Output the lines below as a JSON list of strings with one string per line, skipping any blank lines. Begin at the line that has "אותו באזור השומרון" and stop after the line that has "ברשות צץ רץ שליחויות צי של כלי רכב".

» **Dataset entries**
=======

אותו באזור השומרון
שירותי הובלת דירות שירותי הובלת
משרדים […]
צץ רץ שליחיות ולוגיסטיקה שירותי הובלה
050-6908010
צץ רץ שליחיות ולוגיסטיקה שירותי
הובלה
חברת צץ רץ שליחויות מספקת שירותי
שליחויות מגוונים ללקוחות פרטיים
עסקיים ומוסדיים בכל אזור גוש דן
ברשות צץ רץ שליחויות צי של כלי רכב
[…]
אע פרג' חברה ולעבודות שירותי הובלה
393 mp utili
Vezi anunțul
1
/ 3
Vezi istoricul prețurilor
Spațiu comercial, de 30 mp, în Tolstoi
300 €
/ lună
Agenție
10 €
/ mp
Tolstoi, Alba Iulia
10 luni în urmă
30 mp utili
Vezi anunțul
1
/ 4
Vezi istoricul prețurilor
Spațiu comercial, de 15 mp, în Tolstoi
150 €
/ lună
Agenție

=======

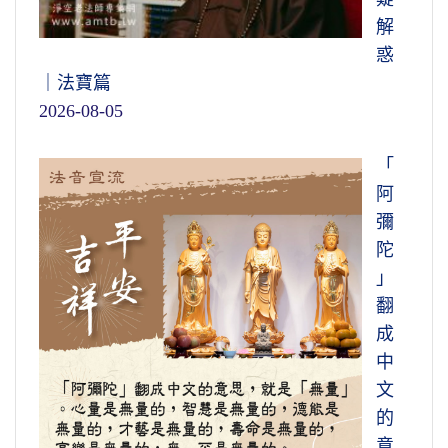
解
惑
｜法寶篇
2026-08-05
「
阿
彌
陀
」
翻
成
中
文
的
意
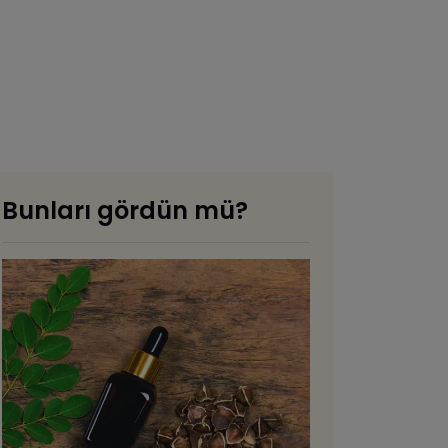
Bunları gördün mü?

=======

» **SOLUTION TO THIS TASK**
[
  "אותו באזור השומרון",
  "שירותי הובלת דירות שירותי הובלת",
  "משרדים […]",
  "צץ רץ שליחיות ולוגיסטיקה שירותי הובלה",
  "050-6908010",
  "צץ רץ שליחיות ולוגיסטיקה שירותי",
  "הובלה",
  "חברת צץ רץ שליחויות מספקת שירותי",
  "שליחויות מגוונים ללקוחות פרטיים",
  "עסקיים ומוסדיים בכל אזור גוש דן",
  "ברשות צץ רץ שליחויות צי של כלי רכב"
]